(Page images and the text extracted from them)

■ ■ ■ ■

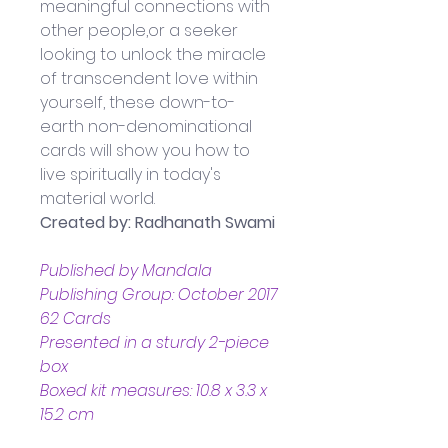
meaningful connections with 
other people,or a seeker 
looking to unlock the miracle 
of transcendent love within 
yourself, these down-to-
earth non-denominational 
cards will show you how to 
live spiritually in today's 
material world.
Created by: Radhanath Swami
Published by Mandala 
Publishing Group: October 2017
62 Cards
Presented in a sturdy 2-piece 
box
Boxed kit measures: 10.8 x 3.3 x 
15.2 cm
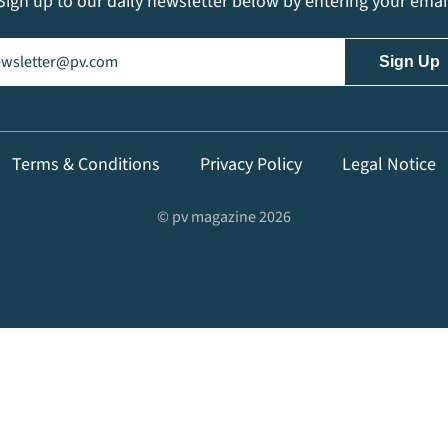
Sign up to our daily newsletter below by entering your emai
il
(Required)
Terms & Conditions
Privacy Policy
Legal Notice
© pv magazine 2026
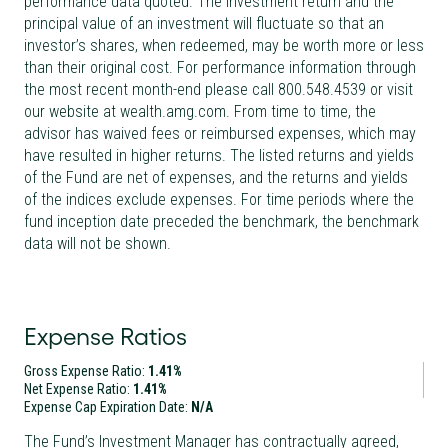
performance data quoted. The investment return and the
principal value of an investment will fluctuate so that an
investor’s shares, when redeemed, may be worth more or less
than their original cost. For performance information through
the most recent month-end please call 800.548.4539 or visit
our website at wealth.amg.com. From time to time, the
advisor has waived fees or reimbursed expenses, which may
have resulted in higher returns. The listed returns and yields
of the Fund are net of expenses, and the returns and yields
of the indices exclude expenses. For time periods where the
fund inception date preceded the benchmark, the benchmark
data will not be shown.
Expense Ratios
Gross Expense Ratio:
1.41%
Net Expense Ratio:
1.41%
Expense Cap Expiration Date:
N/A
The Fund’s Investment Manager has contractually agreed,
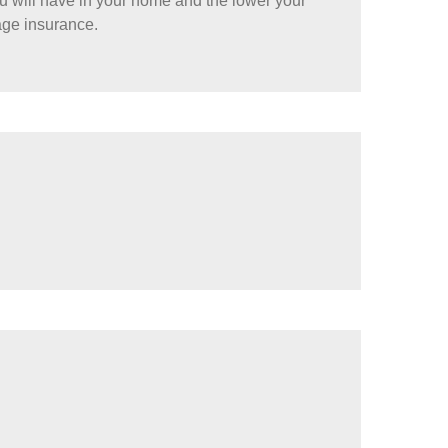
ou will have in your home and the lower your
age insurance.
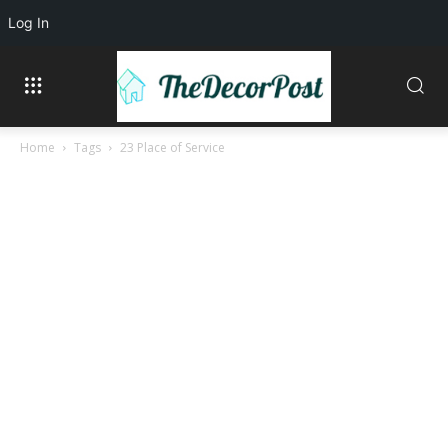
Log In
Home
Tags
23 Place of Service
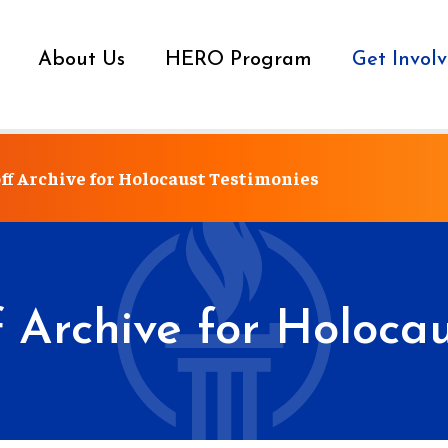
About Us
HERO Program
Get Invol
ff Archive for Holocaust Testimonies
f Archive for Holocau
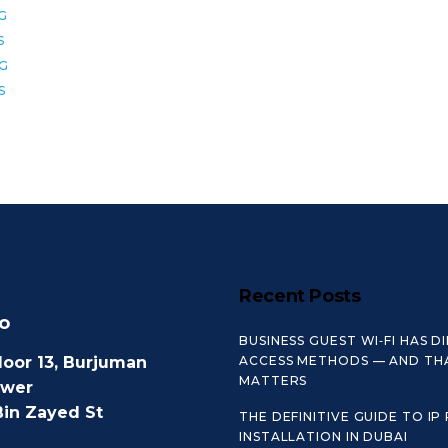
6G
S
8G
S
Recent Posts
o
BUSINESS GUEST WI‑FI HAS D
loor 13, Burjuman
ACCESS METHODS — AND TH
MATTERS
ower
Bin Zayed St
THE DEFINITIVE GUIDE TO IP
INSTALLATION IN DUBAI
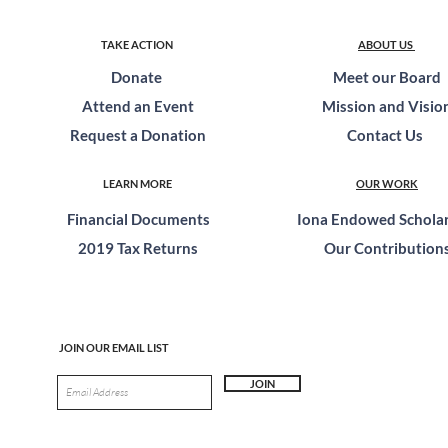
TAKE ACTION
ABOUT US
Donate
Meet our Board
Attend an Event
Mission and Visio
Request a Donation
Contact Us
LEARN MORE
OUR WORK
Financial Documents
Iona Endowed Scholar
2019 Tax Returns
Our Contribution
JOIN OUR EMAIL LIST
JOIN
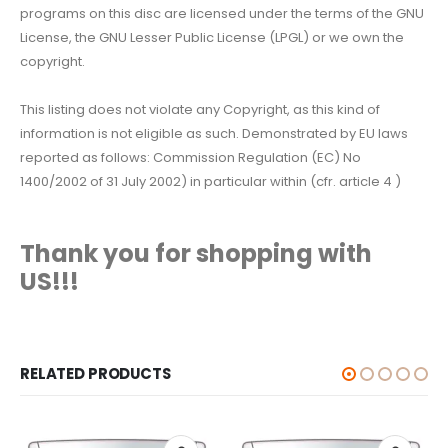
programs on this disc are licensed under the terms of the GNU
License, the GNU Lesser Public License (LPGL) or we own the
copyright.
This listing does not violate any Copyright, as this kind of
information is not eligible as such. Demonstrated by EU laws
reported as follows: Commission Regulation (EC) No
1400/2002 of 31 July 2002) in particular within (cfr. article 4 )
Thank you for shopping with
US!!!
RELATED PRODUCTS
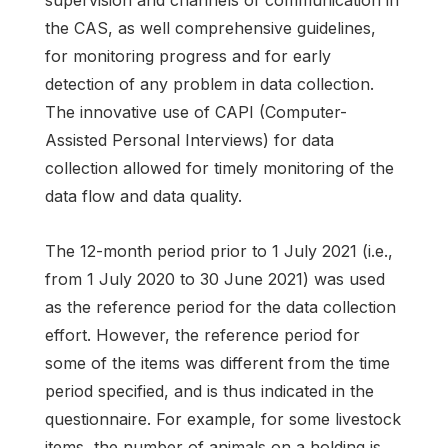
supervision and channels of communication in
the CAS, as well comprehensive guidelines,
for monitoring progress and for early
detection of any problem in data collection.
The innovative use of CAPI (Computer-
Assisted Personal Interviews) for data
collection allowed for timely monitoring of the
data flow and data quality.
The 12-month period prior to 1 July 2021 (i.e.,
from 1 July 2020 to 30 June 2021) was used
as the reference period for the data collection
effort. However, the reference period for
some of the items was different from the time
period specified, and is thus indicated in the
questionnaire. For example, for some livestock
items, the number of animals on a holding is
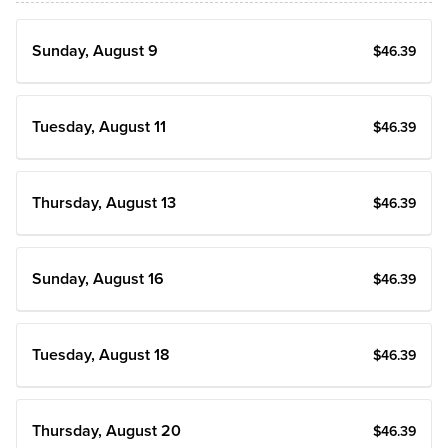
Sunday, August 9
$
46
.39
Tuesday, August 11
$
46
.39
Thursday, August 13
$
46
.39
Sunday, August 16
$
46
.39
Tuesday, August 18
$
46
.39
Thursday, August 20
$
46
.39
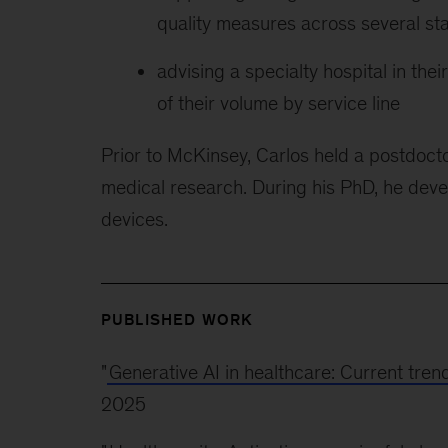
quality measures across several st
advising a specialty hospital in the
of their volume by service line
Prior to McKinsey, Carlos held a postdocto
medical research. During his PhD, he deve
devices.
PUBLISHED WORK
"
Generative AI in healthcare: Current tren
2025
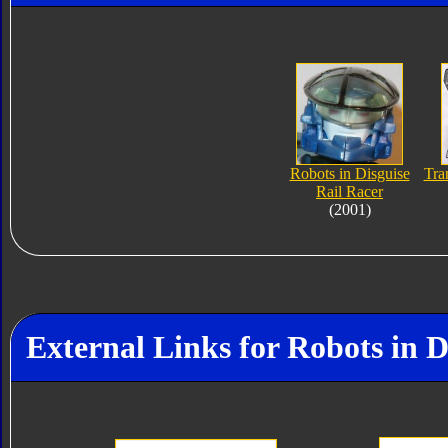
Robots in Disguise
Tra
Rail Racer
(2001)
External Links for Robots in D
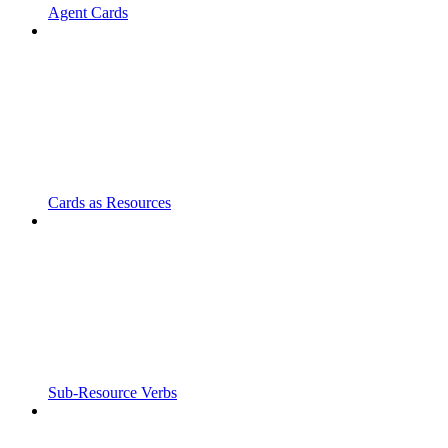
Agent Cards
Cards as Resources
Sub-Resource Verbs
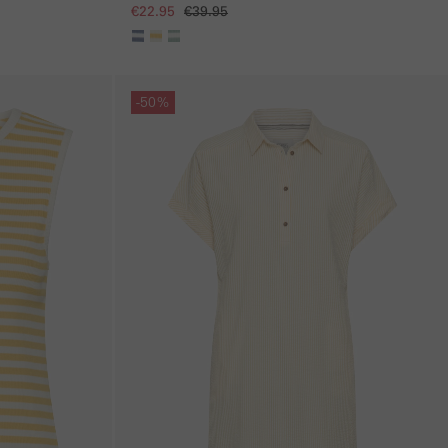
€22.95
€39.95
Skip gallery
-50%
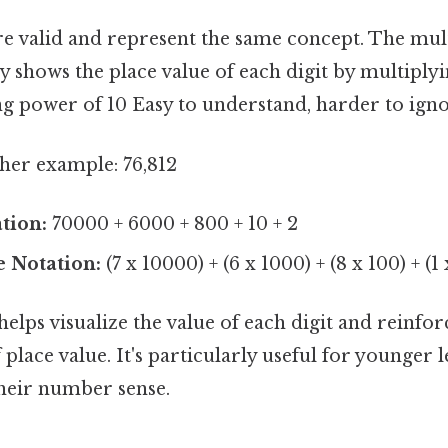
re valid and represent the same concept. The mult
ly shows the place value of each digit by multiplyi
g power of 10 Easy to understand, harder to igno
ther example: 76,812
tion:
70000 + 6000 + 800 + 10 + 2
e Notation:
(7 x 10000) + (6 x 1000) + (8 x 100) + (1 x
lps visualize the value of each digit and reinfor
place value. It's particularly useful for younger
their number sense.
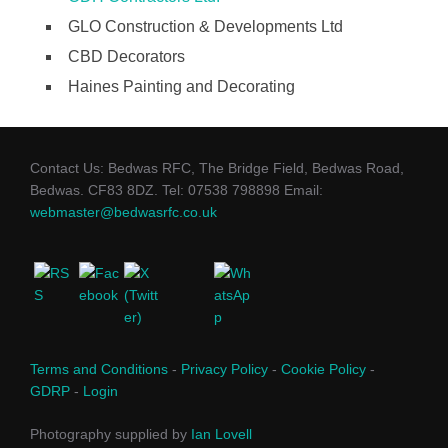
GLO Construction & Developments Ltd
CBD Decorators
Haines Painting and Decorating
Contact Us: Bedwas RFC, The Bridge Field, Bedwas Road,
Bedwas. CF83 8DZ. Tel: 07538 798898 Email:
webmaster@bedwasrfc.co.uk
Terms and Conditions
-
Privacy Policy
-
Cookie Policy
-
GDRP
-
Login
Photography supplied by
Ian Lovell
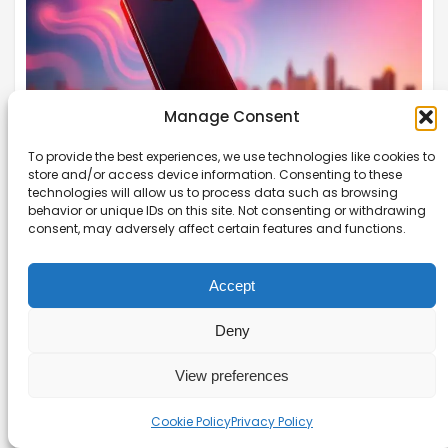
Manage Consent
To provide the best experiences, we use technologies like cookies to
store and/or access device information. Consenting to these
technologies will allow us to process data such as browsing
behavior or unique IDs on this site. Not consenting or withdrawing
Using Your Phone as a Hotspot
consent, may adversely affect certain features and functions.
Without Overheating It
Discover how to use your phone as a hotspot
Accept
without overheating it. Simple strategies to
Deny
prevent phone hotspot overheating for a better
experience.
View preferences
Read more →
Cookie Policy
Privacy Policy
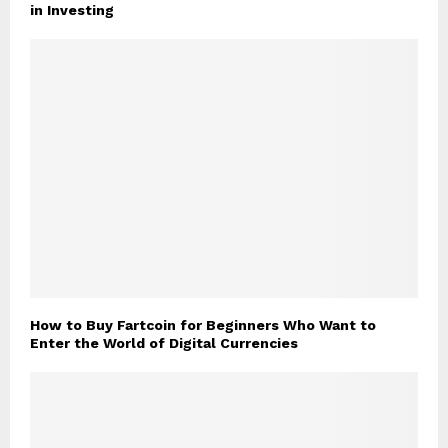
in Investing
How to Buy Fartcoin for Beginners Who Want to
Enter the World of Digital Currencies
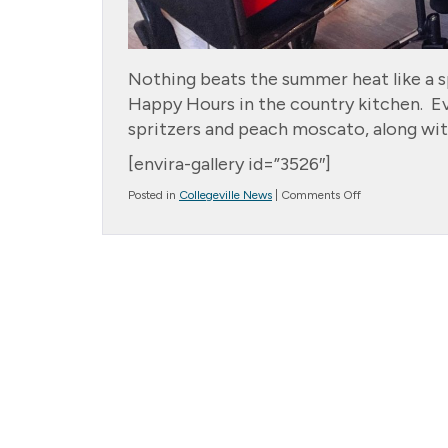
Nothing beats the summer heat like a s
Happy Hours in the country kitchen. E
spritzers and peach moscato, along wit
[envira-gallery id=”3526″]
on
Posted in
Collegeville News
|
Comments Off
Happy
Hour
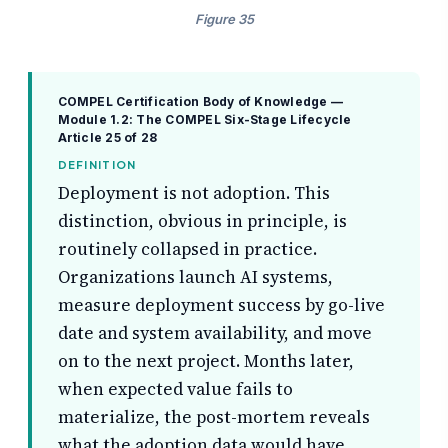
Figure 35
COMPEL Certification Body of Knowledge —
Module 1.2: The COMPEL Six-Stage Lifecycle
Article 25 of 28
DEFINITION
Deployment is not adoption. This
distinction, obvious in principle, is
routinely collapsed in practice.
Organizations launch AI systems,
measure deployment success by go-live
date and system availability, and move
on to the next project. Months later,
when expected value fails to
materialize, the post-mortem reveals
what the adoption data would have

■ ■ ■ ■

### Directions
Count the lines in the data above that contain the string "their". Reply with the number alone.

### Answer to this problem
3